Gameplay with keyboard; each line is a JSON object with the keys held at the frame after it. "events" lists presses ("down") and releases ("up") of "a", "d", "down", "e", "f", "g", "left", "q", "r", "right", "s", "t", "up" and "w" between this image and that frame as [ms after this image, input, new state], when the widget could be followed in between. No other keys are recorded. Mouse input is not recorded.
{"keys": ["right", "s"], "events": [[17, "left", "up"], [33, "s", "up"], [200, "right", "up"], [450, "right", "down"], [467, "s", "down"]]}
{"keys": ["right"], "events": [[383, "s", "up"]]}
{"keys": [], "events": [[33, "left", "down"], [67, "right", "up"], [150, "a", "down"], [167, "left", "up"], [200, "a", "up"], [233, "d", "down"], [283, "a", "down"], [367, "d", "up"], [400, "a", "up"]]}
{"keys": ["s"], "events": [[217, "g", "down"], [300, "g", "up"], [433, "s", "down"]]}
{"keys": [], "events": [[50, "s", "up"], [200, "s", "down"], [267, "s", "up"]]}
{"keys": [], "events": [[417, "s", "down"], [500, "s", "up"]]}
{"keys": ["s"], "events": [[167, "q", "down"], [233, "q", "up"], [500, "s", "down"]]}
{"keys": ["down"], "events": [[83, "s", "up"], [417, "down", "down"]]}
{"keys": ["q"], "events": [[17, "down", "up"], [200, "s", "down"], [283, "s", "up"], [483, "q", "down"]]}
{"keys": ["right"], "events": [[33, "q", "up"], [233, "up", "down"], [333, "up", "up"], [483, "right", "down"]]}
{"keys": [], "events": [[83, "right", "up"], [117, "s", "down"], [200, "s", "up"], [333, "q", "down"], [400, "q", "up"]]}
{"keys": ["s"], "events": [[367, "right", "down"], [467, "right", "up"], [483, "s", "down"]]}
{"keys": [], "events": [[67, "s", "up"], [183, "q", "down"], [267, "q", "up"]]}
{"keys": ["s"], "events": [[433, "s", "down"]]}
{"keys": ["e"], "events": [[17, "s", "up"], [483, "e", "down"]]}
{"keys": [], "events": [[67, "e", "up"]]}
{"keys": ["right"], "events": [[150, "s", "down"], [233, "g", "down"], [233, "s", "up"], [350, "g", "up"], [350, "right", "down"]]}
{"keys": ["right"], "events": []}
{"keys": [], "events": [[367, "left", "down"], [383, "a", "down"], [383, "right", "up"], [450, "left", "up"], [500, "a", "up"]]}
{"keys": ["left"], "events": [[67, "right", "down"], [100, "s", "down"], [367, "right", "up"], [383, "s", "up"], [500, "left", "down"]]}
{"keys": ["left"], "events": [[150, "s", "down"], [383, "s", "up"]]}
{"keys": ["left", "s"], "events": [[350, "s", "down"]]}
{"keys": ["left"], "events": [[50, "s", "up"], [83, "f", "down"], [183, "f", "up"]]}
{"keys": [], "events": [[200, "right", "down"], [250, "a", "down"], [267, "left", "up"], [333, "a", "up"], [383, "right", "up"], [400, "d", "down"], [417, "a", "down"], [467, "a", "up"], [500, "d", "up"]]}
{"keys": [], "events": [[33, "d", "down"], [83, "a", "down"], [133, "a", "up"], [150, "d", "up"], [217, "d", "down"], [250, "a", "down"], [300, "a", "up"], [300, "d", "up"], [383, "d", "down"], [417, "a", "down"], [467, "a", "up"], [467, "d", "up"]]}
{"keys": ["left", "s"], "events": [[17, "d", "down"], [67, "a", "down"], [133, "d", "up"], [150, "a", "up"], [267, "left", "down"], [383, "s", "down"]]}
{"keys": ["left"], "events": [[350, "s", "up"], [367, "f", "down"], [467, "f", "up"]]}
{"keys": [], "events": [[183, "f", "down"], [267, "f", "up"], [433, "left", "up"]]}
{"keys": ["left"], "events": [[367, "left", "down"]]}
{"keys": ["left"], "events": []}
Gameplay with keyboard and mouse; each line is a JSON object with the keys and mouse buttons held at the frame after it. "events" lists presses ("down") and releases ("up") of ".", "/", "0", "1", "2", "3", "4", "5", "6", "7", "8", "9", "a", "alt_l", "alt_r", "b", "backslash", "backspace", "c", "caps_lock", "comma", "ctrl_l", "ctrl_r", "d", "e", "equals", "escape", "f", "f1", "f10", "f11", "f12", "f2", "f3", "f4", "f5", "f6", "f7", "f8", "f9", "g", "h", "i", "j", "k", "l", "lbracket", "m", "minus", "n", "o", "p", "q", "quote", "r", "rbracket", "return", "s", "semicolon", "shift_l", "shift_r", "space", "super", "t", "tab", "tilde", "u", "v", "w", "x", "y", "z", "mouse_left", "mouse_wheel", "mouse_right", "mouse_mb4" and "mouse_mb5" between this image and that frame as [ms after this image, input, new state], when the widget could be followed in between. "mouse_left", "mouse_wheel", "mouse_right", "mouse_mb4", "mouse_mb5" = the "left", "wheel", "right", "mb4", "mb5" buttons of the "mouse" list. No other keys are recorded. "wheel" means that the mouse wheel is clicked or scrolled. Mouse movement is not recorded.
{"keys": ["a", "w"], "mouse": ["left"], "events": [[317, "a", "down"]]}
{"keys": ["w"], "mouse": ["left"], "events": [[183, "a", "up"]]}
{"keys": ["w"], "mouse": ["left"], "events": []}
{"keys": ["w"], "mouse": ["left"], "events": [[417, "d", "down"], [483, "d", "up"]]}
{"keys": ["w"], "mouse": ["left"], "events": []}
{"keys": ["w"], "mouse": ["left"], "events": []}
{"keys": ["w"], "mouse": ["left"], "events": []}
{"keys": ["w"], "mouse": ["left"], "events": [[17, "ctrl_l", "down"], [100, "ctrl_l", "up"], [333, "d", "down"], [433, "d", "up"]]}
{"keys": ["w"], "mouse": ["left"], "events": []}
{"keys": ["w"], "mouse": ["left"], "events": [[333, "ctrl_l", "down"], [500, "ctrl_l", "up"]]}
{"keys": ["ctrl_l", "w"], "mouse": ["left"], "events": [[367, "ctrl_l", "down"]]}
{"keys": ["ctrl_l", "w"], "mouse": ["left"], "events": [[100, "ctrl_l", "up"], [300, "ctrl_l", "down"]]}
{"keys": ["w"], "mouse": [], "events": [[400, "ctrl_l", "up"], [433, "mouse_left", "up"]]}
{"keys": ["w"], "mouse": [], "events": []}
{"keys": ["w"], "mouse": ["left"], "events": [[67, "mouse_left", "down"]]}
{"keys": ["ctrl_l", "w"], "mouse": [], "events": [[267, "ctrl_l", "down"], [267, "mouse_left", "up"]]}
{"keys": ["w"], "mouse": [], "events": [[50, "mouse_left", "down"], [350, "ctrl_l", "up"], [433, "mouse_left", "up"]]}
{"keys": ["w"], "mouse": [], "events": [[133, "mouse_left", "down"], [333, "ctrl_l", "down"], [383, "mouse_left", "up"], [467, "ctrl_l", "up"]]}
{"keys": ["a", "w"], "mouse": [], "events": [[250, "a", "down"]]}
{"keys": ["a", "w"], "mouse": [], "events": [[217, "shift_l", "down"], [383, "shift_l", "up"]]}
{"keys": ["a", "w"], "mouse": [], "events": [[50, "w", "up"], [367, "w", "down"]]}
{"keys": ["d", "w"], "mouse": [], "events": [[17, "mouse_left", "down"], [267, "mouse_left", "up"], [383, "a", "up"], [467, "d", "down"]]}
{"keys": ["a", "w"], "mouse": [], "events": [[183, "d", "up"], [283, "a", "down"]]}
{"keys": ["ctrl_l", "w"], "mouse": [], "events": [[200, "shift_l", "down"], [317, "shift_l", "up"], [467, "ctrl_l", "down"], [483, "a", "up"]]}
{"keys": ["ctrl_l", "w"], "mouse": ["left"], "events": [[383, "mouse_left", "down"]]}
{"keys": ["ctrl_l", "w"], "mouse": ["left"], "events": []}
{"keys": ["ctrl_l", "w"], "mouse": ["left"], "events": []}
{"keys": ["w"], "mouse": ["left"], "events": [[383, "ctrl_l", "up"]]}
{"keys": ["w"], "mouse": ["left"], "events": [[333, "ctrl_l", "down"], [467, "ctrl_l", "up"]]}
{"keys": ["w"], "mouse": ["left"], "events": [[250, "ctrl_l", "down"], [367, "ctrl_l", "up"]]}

▶ Exercise directions: In the material above, each line with the word "when" should be copied.

▶ Task answer:
Gameplay with keyboard; each line is a JSON object with the keys held at the frame after it. "events" lists presses ("down") and releases ("up") of "a", "d", "down", "e", "f", "g", "left", "q", "r", "right", "s", "t", "up" and "w" between this image and that frame as [ms after this image, input, new state], when the widget could be followed in between. No other keys are recorded. Mouse input is not recorded.
Gameplay with keyboard and mouse; each line is a JSON object with the keys and mouse buttons held at the frame after it. "events" lists presses ("down") and releases ("up") of ".", "/", "0", "1", "2", "3", "4", "5", "6", "7", "8", "9", "a", "alt_l", "alt_r", "b", "backslash", "backspace", "c", "caps_lock", "comma", "ctrl_l", "ctrl_r", "d", "e", "equals", "escape", "f", "f1", "f10", "f11", "f12", "f2", "f3", "f4", "f5", "f6", "f7", "f8", "f9", "g", "h", "i", "j", "k", "l", "lbracket", "m", "minus", "n", "o", "p", "q", "quote", "r", "rbracket", "return", "s", "semicolon", "shift_l", "shift_r", "space", "super", "t", "tab", "tilde", "u", "v", "w", "x", "y", "z", "mouse_left", "mouse_wheel", "mouse_right", "mouse_mb4" and "mouse_mb5" between this image and that frame as [ms after this image, input, new state], when the widget could be followed in between. "mouse_left", "mouse_wheel", "mouse_right", "mouse_mb4", "mouse_mb5" = the "left", "wheel", "right", "mb4", "mb5" buttons of the "mouse" list. No other keys are recorded. "wheel" means that the mouse wheel is clicked or scrolled. Mouse movement is not recorded.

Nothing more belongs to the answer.